Passage to read.
++++

Julie Lyles Carr: Yeah, I’m absolutely on decaf now, but still I identify as a coffee person. So yes.

Kristen Wetherell: Oh, absolutely. Yeah. So I’m, I’m married to Brad, who is a pastor at our church and we’ve been married coming up now on eight years, which I can’t believe. 

We have two little kids. My daughter is four and a half. My son is two. And yeah, our lives are very full. I mean, you, you know how it is, it’s it’s never, never dull moment here in the Wetherell household. I’m a mom during the week. I, I stay home full time. And then when I have opportunities, I write, which I just absolutely love.

I love to open God’s word and, and point out what’s there and help people see it. And, you know, Lord willing love the Lord more and, and live by it. So love writing, too. 

Julie Lyles Carr: And you are from an area that I hold near and dear to my heart in Chicago land. My oldest daughter lives there. And as part of this series, we actually also had an opportunity to interview Jeanne Stevens who has a new book coming out called What’s Here Now, which is an interesting episode.

So you guys are, you guys are practically neighbors, as far as I’m concerned, not that Chicago is not massive and huge. And you know, you guys may not, not meet each other at all, but I’m like, oh, well you’re all from Chicago. You must all be friends. So yeah. 

Kristen Wetherell: Isn’t it funny how we think that way? I know. Chicago is huge.

Julie Lyles Carr: Yeah, it is. It really is. It’s such a great place. I just love it. Now I don’t wanna string the listener along too long because I wanna jump back to what I referred to at the very beginning. Your book came to me at a time where I went. Yeah. That is something that resonates me in a, in a with me and a challenge that I’m feeling right now.

You provided a statistic that I think is really fascinating. And that statistic is that 41% of moms report feeling extremely burned out. And then 51% who are working outside of the home, say they feel that way. And I would have to think that it’s even possible that we’re gonna see those statistics rise even more, as we have an opportunity to see what really took place during the pandemic, how people were feeling, this idea of being just fried. 

I actually had the opportunity to meet with someone that I had worked closely with in ministry last week for the first time since the pandemic happened, she and I got to sit down and just have some time to talk. And she reminded me that even previous to the pandemic, I was saying things like I’m feeling really crispy , which yeah.

++++

Assignment 1.
Write out the interview about mom burnout from "We have two" up to and including "love writing, too.".
Assignment 2.
Continue the interview about mom burnout from its last line.

Collected data entries
++++

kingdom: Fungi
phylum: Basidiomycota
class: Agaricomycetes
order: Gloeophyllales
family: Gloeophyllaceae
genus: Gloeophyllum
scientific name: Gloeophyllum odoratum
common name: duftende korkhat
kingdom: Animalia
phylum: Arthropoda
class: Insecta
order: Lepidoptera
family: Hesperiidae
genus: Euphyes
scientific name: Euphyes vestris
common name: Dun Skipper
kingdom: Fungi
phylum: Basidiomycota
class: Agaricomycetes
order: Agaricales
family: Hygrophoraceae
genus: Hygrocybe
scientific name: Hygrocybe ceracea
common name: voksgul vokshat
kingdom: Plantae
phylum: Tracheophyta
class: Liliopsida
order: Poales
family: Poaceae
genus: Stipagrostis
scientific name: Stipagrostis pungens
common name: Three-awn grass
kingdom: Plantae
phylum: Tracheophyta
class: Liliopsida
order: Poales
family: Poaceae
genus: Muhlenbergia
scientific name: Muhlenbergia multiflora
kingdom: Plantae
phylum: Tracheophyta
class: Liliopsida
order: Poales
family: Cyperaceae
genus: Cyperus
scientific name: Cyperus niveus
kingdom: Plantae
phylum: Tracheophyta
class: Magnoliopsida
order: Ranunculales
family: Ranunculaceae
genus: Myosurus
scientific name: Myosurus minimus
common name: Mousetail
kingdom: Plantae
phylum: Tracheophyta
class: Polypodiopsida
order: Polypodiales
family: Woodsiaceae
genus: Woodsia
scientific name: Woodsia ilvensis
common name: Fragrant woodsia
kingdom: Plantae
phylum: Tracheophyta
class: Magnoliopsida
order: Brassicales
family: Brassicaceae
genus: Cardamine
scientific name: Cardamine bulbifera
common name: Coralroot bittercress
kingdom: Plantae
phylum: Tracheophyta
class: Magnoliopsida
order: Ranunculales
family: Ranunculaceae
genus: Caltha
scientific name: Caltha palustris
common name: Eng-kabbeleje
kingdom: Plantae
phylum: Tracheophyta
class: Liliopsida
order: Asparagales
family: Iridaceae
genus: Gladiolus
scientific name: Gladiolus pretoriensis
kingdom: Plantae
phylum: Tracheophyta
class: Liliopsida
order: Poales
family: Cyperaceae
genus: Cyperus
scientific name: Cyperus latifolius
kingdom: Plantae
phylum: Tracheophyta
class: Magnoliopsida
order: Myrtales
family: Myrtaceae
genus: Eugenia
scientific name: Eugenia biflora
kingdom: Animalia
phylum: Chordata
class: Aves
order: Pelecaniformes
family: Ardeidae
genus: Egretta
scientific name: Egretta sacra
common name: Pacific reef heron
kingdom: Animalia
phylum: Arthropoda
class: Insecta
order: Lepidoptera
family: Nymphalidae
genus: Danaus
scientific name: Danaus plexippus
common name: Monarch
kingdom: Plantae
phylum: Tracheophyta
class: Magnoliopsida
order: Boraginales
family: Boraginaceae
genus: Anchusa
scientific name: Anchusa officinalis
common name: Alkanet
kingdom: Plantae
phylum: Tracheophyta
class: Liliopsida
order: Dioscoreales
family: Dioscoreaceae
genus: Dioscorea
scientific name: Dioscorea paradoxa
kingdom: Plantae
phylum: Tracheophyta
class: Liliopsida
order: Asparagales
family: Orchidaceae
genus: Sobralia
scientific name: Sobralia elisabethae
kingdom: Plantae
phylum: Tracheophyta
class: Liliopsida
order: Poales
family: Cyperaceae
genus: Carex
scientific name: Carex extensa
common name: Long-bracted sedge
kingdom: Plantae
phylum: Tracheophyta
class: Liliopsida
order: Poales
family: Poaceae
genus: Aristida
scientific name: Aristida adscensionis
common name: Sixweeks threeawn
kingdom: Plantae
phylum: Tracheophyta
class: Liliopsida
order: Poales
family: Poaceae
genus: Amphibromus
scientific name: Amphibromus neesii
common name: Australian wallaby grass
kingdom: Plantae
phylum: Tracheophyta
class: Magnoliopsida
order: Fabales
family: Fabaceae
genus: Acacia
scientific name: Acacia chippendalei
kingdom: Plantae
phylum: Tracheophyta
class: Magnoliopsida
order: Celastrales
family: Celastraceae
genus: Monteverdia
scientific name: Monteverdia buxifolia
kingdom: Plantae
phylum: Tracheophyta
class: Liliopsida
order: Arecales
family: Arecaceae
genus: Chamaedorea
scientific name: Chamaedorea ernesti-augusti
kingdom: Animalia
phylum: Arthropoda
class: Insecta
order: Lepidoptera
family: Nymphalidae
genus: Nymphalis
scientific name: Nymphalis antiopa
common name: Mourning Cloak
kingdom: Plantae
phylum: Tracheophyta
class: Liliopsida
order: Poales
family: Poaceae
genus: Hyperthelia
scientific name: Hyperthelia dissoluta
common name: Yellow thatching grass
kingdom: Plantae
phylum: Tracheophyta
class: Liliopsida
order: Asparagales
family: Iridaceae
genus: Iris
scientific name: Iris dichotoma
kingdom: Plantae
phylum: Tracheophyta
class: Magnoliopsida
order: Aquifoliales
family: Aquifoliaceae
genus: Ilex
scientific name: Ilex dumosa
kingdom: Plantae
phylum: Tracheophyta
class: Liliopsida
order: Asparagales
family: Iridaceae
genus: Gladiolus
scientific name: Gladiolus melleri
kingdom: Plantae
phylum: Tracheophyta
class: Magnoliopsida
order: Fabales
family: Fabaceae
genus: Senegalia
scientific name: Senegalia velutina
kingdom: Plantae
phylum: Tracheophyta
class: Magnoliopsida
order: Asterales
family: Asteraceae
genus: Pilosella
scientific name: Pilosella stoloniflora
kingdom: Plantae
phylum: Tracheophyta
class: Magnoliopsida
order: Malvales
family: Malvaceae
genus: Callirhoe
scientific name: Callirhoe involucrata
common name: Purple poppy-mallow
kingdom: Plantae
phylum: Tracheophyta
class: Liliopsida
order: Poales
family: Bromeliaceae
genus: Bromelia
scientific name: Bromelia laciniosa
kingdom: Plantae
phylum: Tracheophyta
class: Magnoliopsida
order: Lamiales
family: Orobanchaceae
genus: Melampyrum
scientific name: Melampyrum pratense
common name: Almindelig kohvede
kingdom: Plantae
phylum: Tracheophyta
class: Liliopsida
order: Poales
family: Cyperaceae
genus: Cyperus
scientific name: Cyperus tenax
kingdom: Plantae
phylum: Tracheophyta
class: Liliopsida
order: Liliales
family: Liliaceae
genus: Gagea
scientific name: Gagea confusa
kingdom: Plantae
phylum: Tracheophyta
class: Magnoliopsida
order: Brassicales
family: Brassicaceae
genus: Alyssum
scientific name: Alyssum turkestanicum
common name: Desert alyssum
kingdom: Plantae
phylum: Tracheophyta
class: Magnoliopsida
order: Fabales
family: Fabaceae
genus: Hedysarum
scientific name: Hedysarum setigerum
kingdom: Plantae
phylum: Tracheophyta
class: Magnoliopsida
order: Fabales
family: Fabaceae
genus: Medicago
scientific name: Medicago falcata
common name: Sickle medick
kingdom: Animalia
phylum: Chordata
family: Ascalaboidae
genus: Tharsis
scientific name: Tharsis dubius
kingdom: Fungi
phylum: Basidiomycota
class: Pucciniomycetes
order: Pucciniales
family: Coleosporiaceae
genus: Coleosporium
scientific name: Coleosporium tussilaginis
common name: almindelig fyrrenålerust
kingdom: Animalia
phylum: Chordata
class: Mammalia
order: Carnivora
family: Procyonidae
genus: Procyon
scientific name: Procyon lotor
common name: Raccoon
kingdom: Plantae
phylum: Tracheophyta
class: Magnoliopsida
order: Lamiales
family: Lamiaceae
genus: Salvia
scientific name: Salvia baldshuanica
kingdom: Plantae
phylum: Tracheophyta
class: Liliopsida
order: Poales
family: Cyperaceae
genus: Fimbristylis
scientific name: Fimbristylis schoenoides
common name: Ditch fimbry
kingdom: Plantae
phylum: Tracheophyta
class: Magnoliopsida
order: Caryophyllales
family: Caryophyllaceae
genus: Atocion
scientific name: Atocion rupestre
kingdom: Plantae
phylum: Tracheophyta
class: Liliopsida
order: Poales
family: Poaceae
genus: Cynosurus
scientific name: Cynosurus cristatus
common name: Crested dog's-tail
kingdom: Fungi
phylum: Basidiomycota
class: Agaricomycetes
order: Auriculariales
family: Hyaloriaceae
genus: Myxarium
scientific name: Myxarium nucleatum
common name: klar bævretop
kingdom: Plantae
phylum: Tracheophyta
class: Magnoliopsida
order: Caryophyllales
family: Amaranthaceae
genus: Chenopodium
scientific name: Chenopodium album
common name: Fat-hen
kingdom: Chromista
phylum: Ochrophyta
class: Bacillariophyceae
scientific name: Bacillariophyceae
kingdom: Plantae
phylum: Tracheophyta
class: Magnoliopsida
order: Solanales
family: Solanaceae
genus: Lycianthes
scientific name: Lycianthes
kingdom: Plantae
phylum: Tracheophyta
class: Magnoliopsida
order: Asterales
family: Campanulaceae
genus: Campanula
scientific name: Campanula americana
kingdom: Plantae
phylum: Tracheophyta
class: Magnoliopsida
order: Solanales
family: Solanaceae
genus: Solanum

++++

Written response 1.
We have two little kids. My daughter is four and a half. My son is two. And yeah, our lives are very full. I mean, you, you know how it is, it’s it’s never, never dull moment here in the Wetherell household. I’m a mom during the week. I, I stay home full time. And then when I have opportunities, I write, which I just absolutely love.

I love to open God’s word and, and point out what’s there and help people see it. And, you know, Lord willing love the Lord more and, and live by it. So love writing, too.

Written response 2.
I was like, oh, I forgot that. I said that. And that kind of correlates to. You know, I’m getting crispy, I’m getting crispy burned out. Okay. So yeah, maybe I was self, I was self diagnosing even back then, but I do think it’s important first to identify what we’re calling burned out. So how do you think about it when somebody says to you, I’m starting to feel really burned out where you start looking at the statistics that are coming across, that we’re seeing a lot of now with people saying they’re burned out, even as we are heading into what a lot of people were longing for, which was kind of being able to get back out there.

Some of us are going, oh, wait a minute. I don’t know that I was in the best head space before all this started. So here we are now. So how do you identify what it means to be burned out? 

Kristen Wetherell: Yeah, man. Well, when I think about that, especially in my own experience, I think about kind of coming to the end of myself and no longer having what I, what I need to do, what I’m called to do in terms of my own strength and my own resources. So I’ve come to a place where, you know, my resource bin is empty. My tank is, is low, whatever you wanna call it. But I think it has a lot to do with just feeling like you’ve come to the end and I don’t have anything more to give. So that, that’s what I think about when I think of burning out.

Julie Lyles Carr: Right. I love that designation because there are those things that we continue to do be just because we have to do them, but it’s like joy has left the building. We don’t feel as engaged anymore. And it’s, I heard someone say recently, I thought this was interesting. That burnout is different than depression.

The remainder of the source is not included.